As you’d expect considering its supposed professional focus, the LP2475w’s buttons are plainly visible and labelled at the monitor’s front. It’s a pity HP didn’t make the OSD and button combination similar to the brilliant context-sensitive system used on its DreamColor LP2480zx (review coming soon), but then that’s a monitor demanding close to £2,000.
Compared to implementations on monitors available to us mere mortals, the LP2475w’s buttons and menus are very usable. Between the power button and controls is a tiny green (orange in stand-by) power indicator. Despite its size it’s very bright, but though it can’t be dimmed it can be turned off altogether.
Control buttons are divided into two sets separated by a small section of bezel, one dedicated to input selection and the other housing the menu controls and shortcuts.

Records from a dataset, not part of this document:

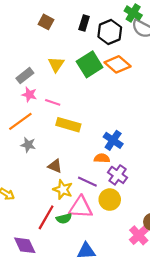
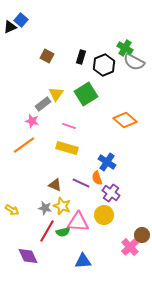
orange diamond: (118, 64) -> (125, 120), moved
gray rectangle: (25, 76) -> (43, 104), moved
pink line: (53, 102) -> (69, 126), moved
gray star: (28, 145) -> (45, 208), moved
orange semicircle: (102, 158) -> (97, 178), turned -112
purple line: (87, 182) -> (81, 183), moved

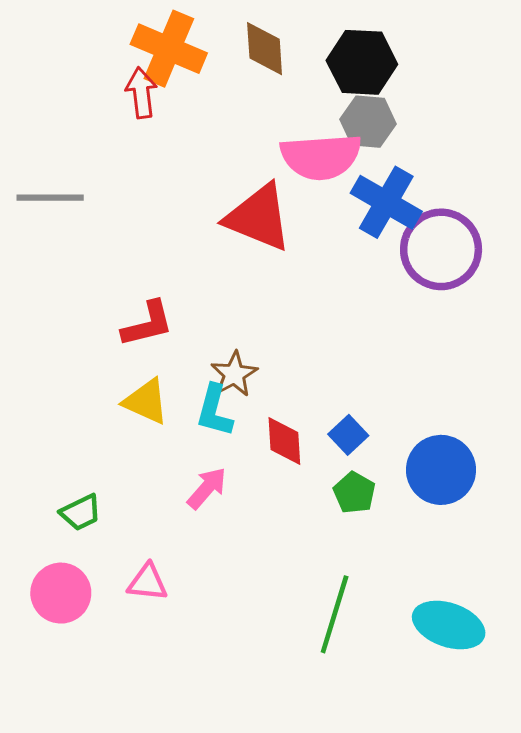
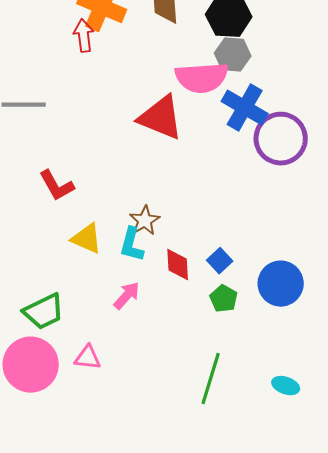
red L-shape: (148, 324) -> (57, 186), moved, turned 75
green trapezoid: (81, 512) -> (44, 312), size x1.5
pink circle: (61, 593) -> (31, 365), size x1.4
cyan ellipse: (449, 625) -> (286, 386), size x0.6

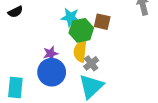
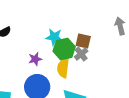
purple star: (51, 53) -> (35, 59), moved
gray cross: (91, 63) -> (81, 54), moved

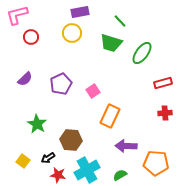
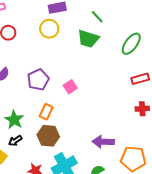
green ellipse: (142, 53) -> (131, 44), moved
orange rectangle: (110, 116) -> (46, 112), moved, size x0.7
black arrow: (48, 158) -> (15, 141), moved

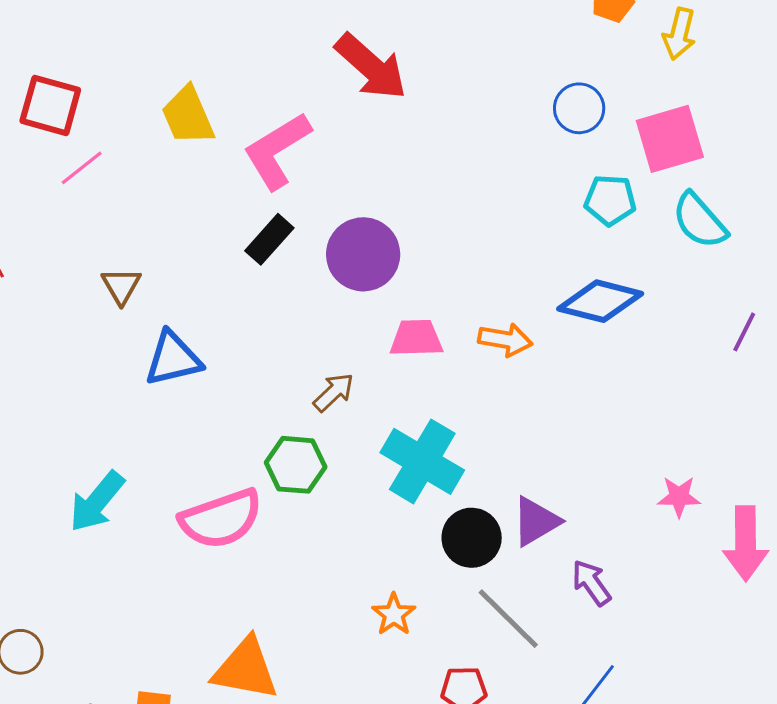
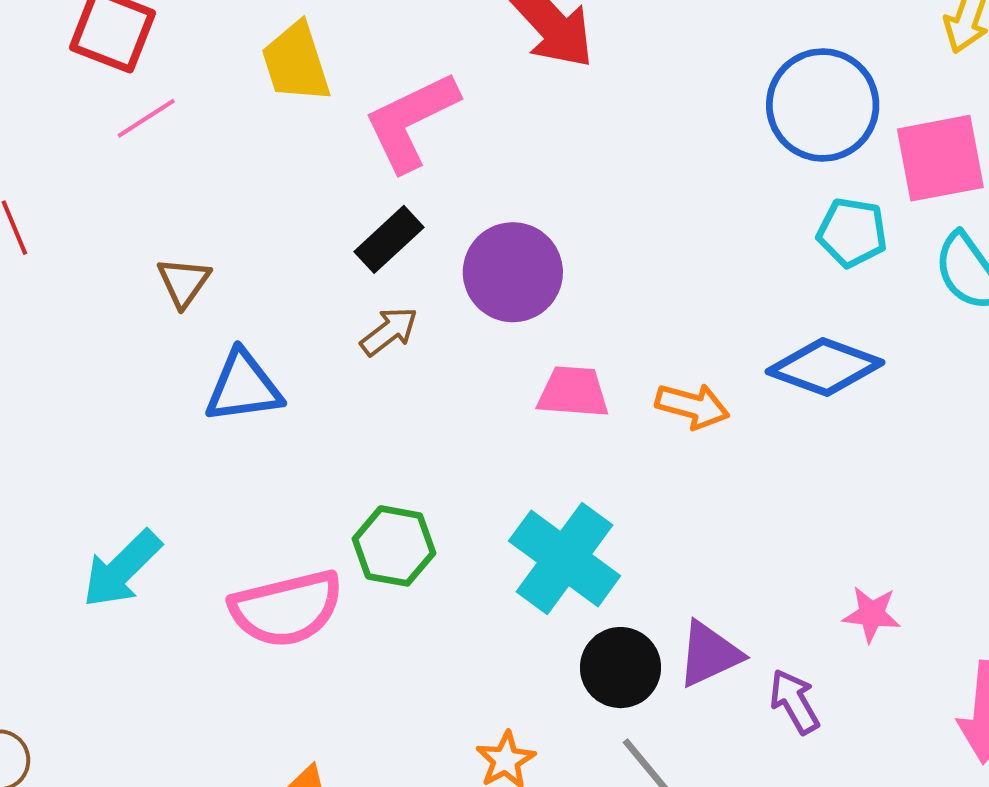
blue circle: (579, 108) -> (823, 105), size x1.6
brown arrow: (334, 392) -> (389, 331), moved
pink star: (679, 497) -> (872, 614), moved
purple arrow: (591, 583) -> (794, 702), moved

The input set consists of ‘scan’ and ‘Quick Select’; the former scanning for active inputs, the latter allowing you to select one manually from a list or switch to the next active one depending on how it’s set up in the dedicated ‘Video Input’ menu.
Unfortunately, the rest of the controls aren’t quite as intuitive. From left to right the four buttons are menu/select, minus/auto, plus/reset and PiP/PoP (Picture-In-Picture/Picture-Outside-Picture). Our first objection is to the usefulness of the shortcuts. Having a dedicated ‘auto’ shortcut on a display that doesn’t even feature a VGA input seems unnecessary, while a shortcut to a full factory reset is just completely illogical. Brightness or preset settings would have made far more sense here.
Our other complaint concerns menu navigation. With PiP/PoP being limited to analogue non-VGA sources its uses in this increasingly digital-only world are limited. Not to say that it shouldn’t have had a dedicated button, but at least HP could have given it a dual function to act as a back/previous button in the OSD.
As is, in a system similar to the Dell 2408WFP, you’re only left with one function button in addition to the minus/down and plus/up buttons to navigate with, which ends up being unnecessarily awkward. Aside from this quibble, though, menus are clear and logically laid out, if a bit industrial compared to the more colourful efforts seen on some rival manufacturers’ displays. The amount of information given is quite extensive, even going so far as to include the number of backlight hours.